Thai identity today is a result of nation-building efforts of the Phibun region in the 1930s and 1940s. This is when the National Anthem of Thailand (Phleng Chat Thai) spread throughout the country. The Government's establishment of a 'Thai identity' continued into the late 1950s with national rhetoric designed to affirm a unified 'Thai culture' associated with the 'Central Tai' (the dominant ethnic group in Thailand).

The national symbols of the Kingdom include: the Garuda emblem, national flag and anthem, the golden shower flower, Sala Thai architecture, Siamese fighting fish and Siamese fireback bird, and the national Hindu epic Ramakien. Although the rhetoric of a unified national identity persists there is recognition of the diversity between people of different regional backgrounds.

With the country’s long history of monarchical rule, the King plays a central role in Thai culture. Officially, the King is the head of state, and he occasionally intervenes in political affairs. The recently deceased King, Bhumibol Adulyadej, ruled from 1946 to 2016, making him one of the world’s longest-reigning monarchs. Sometimes known as the ‘heart of the Thai people’, Abulyadej is still given the utmost respect as many saw him as a national symbol of Thai identity and unity. Images of the recent monarch pervade the daily life of Thai people, frequently appearing in public as well as in people’s homes as a constant reminder of a unified ‘Thai identity’. This is also evident in Australia, with many Thai restaurants showcasing a portrait of the recent king.

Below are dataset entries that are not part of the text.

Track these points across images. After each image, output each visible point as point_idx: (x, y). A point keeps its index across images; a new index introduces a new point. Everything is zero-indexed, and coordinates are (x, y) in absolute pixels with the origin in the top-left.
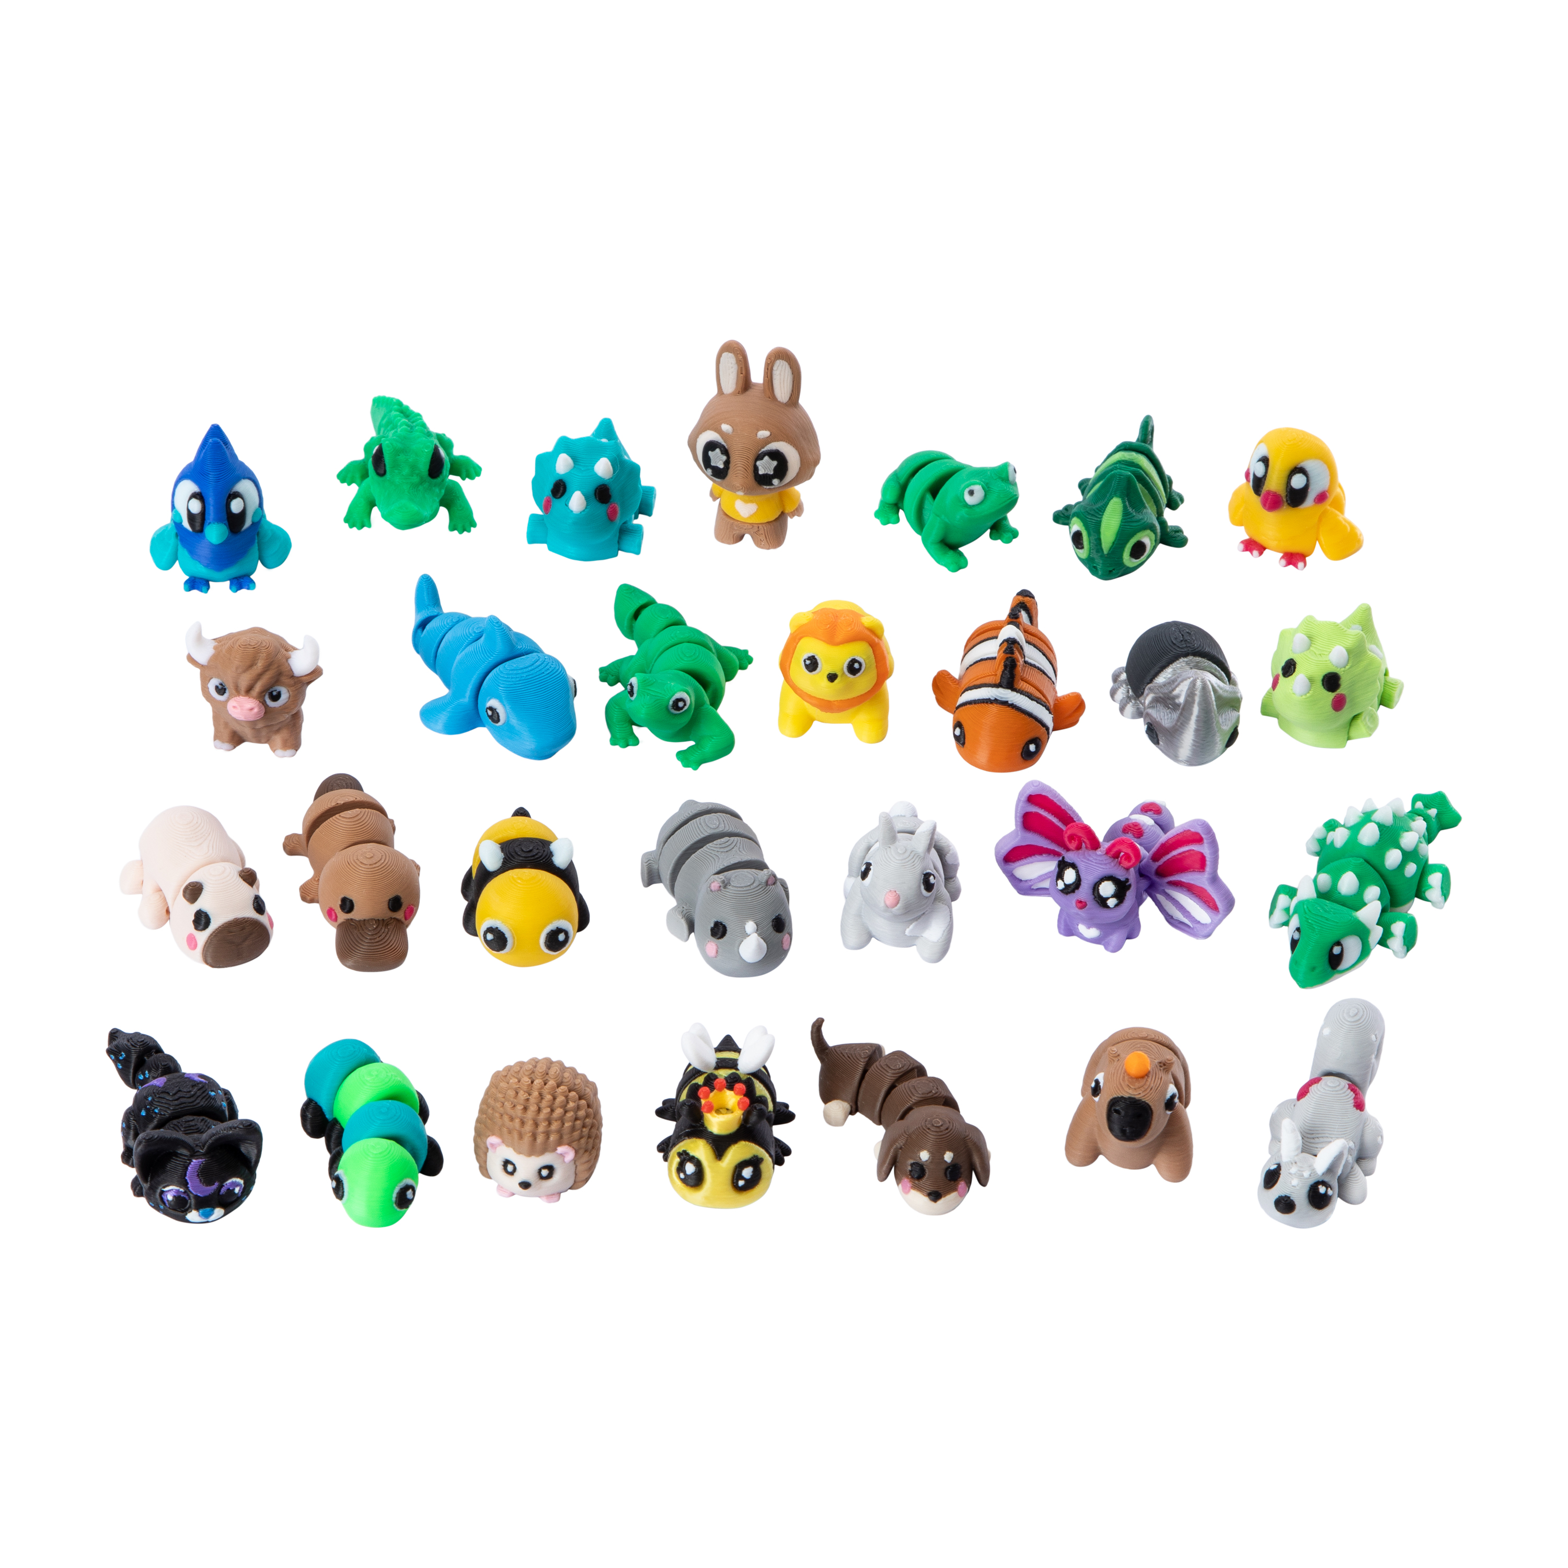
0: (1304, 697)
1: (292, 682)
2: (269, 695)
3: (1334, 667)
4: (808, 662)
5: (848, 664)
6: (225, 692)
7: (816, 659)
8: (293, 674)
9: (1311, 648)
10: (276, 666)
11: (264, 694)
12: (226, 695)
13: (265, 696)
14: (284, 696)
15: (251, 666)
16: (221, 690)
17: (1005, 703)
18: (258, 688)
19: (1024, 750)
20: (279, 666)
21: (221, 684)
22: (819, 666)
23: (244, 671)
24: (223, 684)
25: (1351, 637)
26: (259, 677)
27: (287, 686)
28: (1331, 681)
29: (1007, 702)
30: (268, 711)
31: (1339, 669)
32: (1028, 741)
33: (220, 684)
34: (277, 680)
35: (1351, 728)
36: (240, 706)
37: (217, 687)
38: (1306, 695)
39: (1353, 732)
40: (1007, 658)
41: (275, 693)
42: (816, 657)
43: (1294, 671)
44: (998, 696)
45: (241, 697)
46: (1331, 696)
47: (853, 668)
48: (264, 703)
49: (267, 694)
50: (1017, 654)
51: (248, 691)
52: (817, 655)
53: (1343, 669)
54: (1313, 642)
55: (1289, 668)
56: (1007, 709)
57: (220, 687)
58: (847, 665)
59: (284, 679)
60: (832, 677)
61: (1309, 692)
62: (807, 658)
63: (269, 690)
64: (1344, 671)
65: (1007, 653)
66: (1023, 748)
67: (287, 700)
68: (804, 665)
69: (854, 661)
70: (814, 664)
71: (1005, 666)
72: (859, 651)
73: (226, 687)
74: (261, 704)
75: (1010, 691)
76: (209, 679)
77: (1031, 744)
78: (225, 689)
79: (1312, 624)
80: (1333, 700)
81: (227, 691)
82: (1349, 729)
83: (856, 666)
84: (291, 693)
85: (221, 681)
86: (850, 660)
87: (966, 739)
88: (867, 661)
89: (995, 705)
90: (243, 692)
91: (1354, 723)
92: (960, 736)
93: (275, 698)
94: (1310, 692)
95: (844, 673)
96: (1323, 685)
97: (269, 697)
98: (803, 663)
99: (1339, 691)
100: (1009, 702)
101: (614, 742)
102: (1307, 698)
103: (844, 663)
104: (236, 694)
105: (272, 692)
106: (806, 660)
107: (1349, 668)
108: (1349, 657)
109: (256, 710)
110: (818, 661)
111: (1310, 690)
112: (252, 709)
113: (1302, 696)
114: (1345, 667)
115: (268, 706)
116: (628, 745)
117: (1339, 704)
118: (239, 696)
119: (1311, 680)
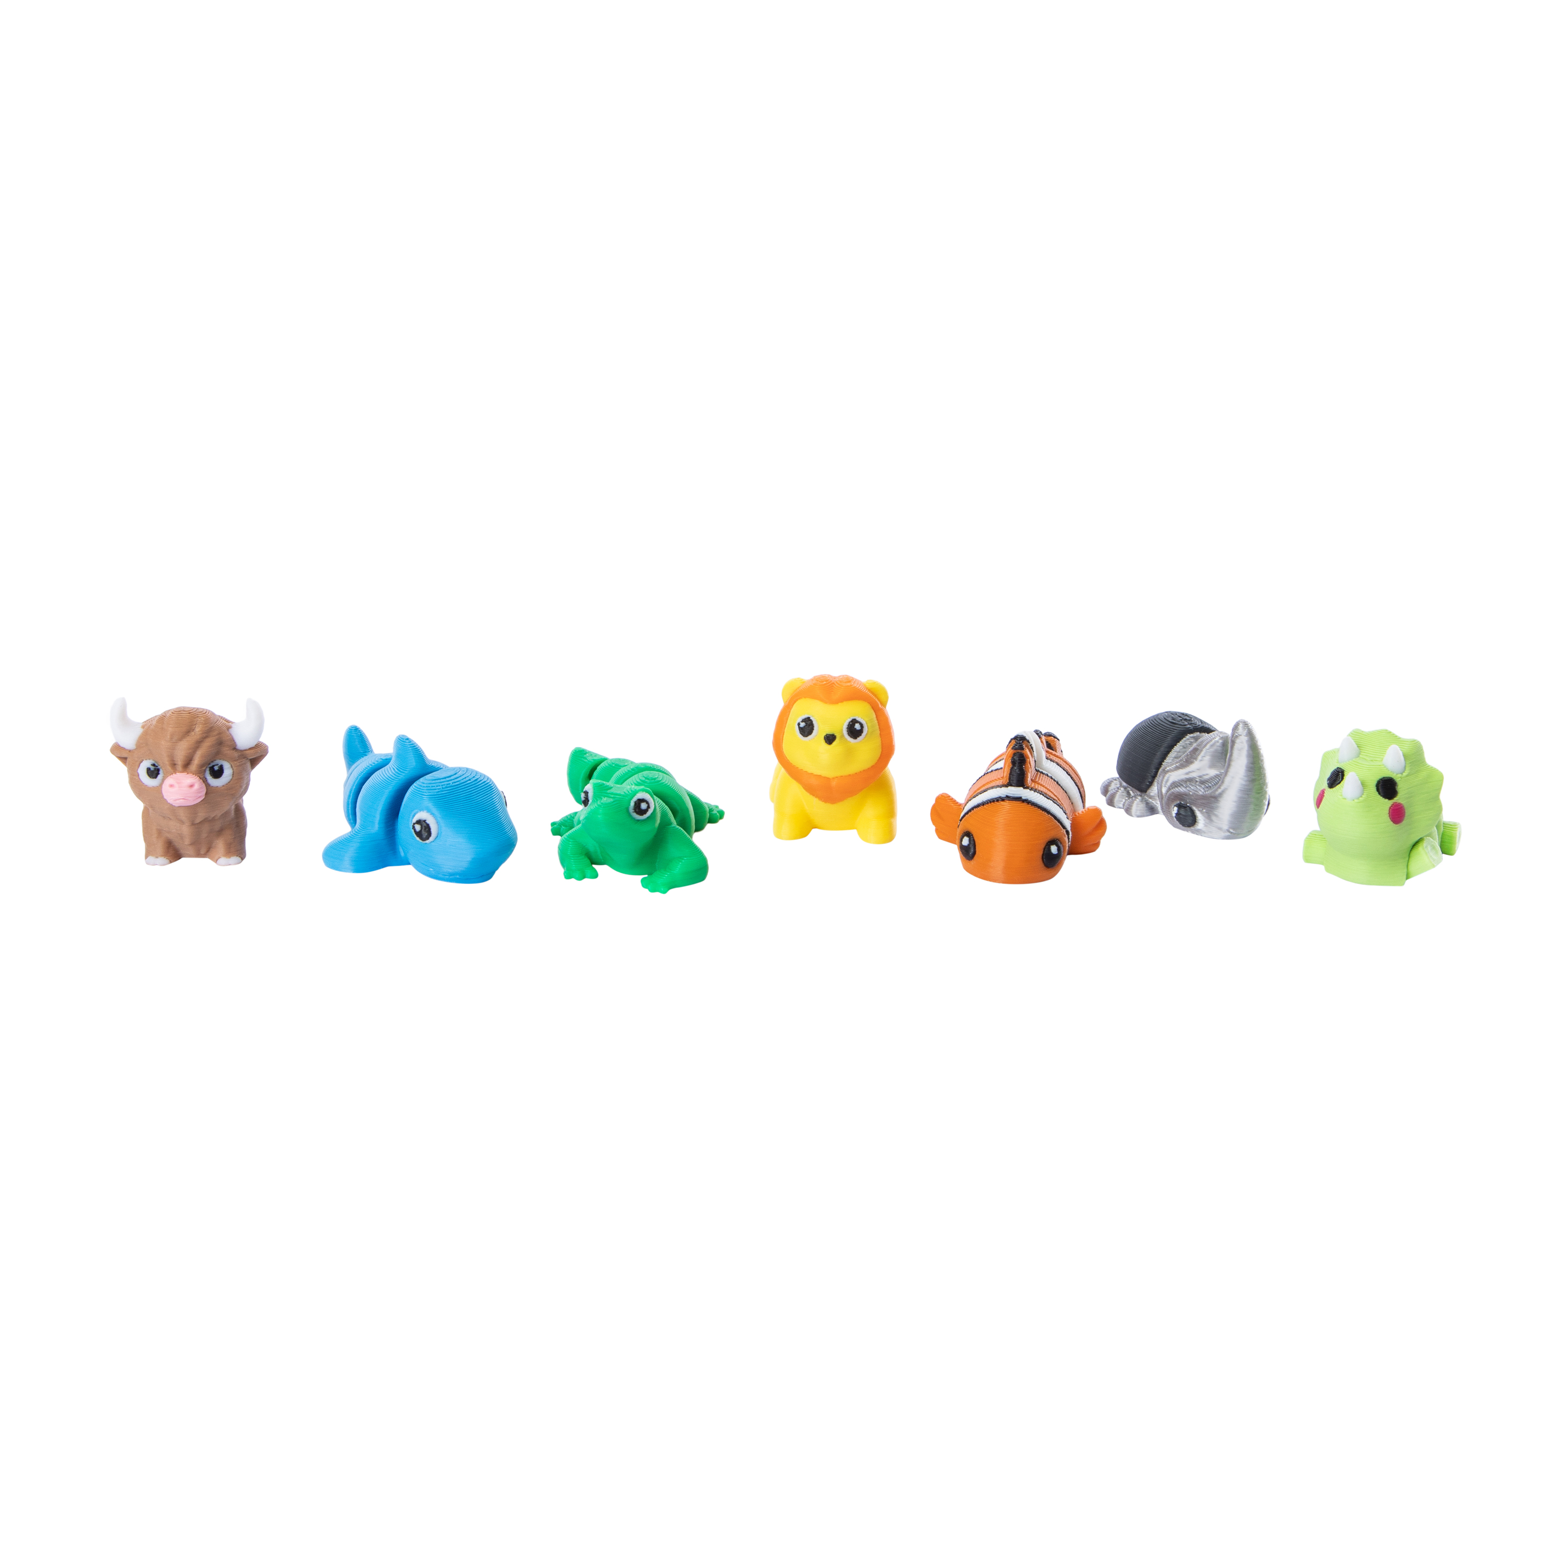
0: (1356, 801)
1: (236, 754)
2: (210, 770)
3: (1389, 772)
4: (802, 725)
5: (848, 725)
6: (158, 774)
7: (811, 721)
8: (236, 746)
9: (1361, 756)
10: (216, 733)
11: (204, 768)
12: (160, 777)
13: (205, 771)
14: (228, 772)
15: (188, 732)
16: (153, 772)
17: (1019, 799)
18: (197, 761)
19: (1045, 852)
20: (220, 734)
21: (154, 765)
22: (815, 728)
23: (180, 740)
24: (156, 764)
25: (1407, 743)
26: (198, 744)
27: (231, 760)
28: (1387, 787)
29: (1021, 798)
30: (209, 790)
31: (1395, 774)
32: (1049, 842)
33: (152, 765)
34: (217, 754)
35: (1411, 859)
36: (178, 783)
37: (148, 769)
38: (1358, 798)
39: (1415, 863)
40: (1014, 754)
41: (216, 768)
42: (811, 718)
43: (1342, 779)
44: (1009, 793)
45: (177, 774)
46: (1388, 803)
47: (854, 731)
48: (205, 781)
49: (208, 769)
50: (1027, 751)
51: (186, 765)
52: (813, 716)
53: (1400, 775)
54: (1361, 751)
55: (1336, 778)
56: (1022, 804)
57: (152, 768)
58: (847, 727)
59: (226, 750)
60: (830, 739)
61: (1361, 797)
62: (801, 720)
63: (209, 764)
64: (1401, 778)
65: (1015, 749)
66: (1044, 849)
67: (231, 777)
68: (798, 729)
69: (854, 721)
70: (809, 726)
71: (1013, 763)
72: (860, 711)
73: (159, 767)
74: (201, 781)
75: (1022, 788)
76: (138, 763)
77: (1053, 845)
78: (158, 770)
79: (1360, 735)
80: (1390, 808)
81: (161, 772)
82: (1408, 861)
83: (857, 726)
84: (235, 768)
85: (153, 762)
86: (850, 720)
87: (977, 847)
88: (869, 725)
89: (1008, 802)
90: (179, 767)
91: (1414, 852)
92: (969, 845)
93: (218, 773)
94: (1363, 796)
95: (843, 736)
96: (1378, 790)
97: (210, 774)
98: (797, 727)
99: (1395, 800)
100: (1023, 798)
101: (568, 876)
102: (1359, 802)
103: (843, 724)
104: (172, 771)
105: (214, 766)
106: (801, 723)
107: (1407, 776)
108: (1405, 763)
109: (196, 786)
110: (814, 723)
111: (1363, 794)
112: (192, 786)
113: (1354, 800)
114: (1402, 774)
115: (209, 785)
116: (584, 877)
117: (1397, 815)
118: (176, 773)
119: (1363, 785)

Many Thai people continue to mourn the recent loss of their beloved king and view his passing as a turning point, holding particular concerns and fears on the future of the country given the departure of Thailand's symbol of unity, which has not been fulfilled by the current reigning monarch King Vajiralongkorn. Consequently, the monarchy's role is being publicly questioned more than ever. Opinions about the current and future political state of the country are quite contentious among Thai people. Common feelings regarding the current unstable political situation include uncertainty, lack of trust and fears about the status of democracy in the country.

To learn more about Thailand’s unique national identity, access the resources below.


Discussion Questions:

  1. The elephant is considered Thailand’s national emblem, yet its population numbers have decreased dramatically due to human interference. Could Australia provide assistance to help improve relationships, or do we have no role to play in this from a diplomatic effort perspective?
  2. Thailand is one of the few nations in the region that was never colonised by a European power. How has this influenced Thailand’s current national identity and what does that mean for how the ADF should approach security cooperation activities with the Royal Thai Armed Forces (RTARF)?
  3. Thailand is a popular tourist destination for Australians, particularly the south of the country which has some magnificent beaches and countryside. Should Australia do more to help Thailand maintain its natural beauty, especially in the face of climate change? What might this mean for the diplomatic and economic efforts of DIME to enhance our relationship?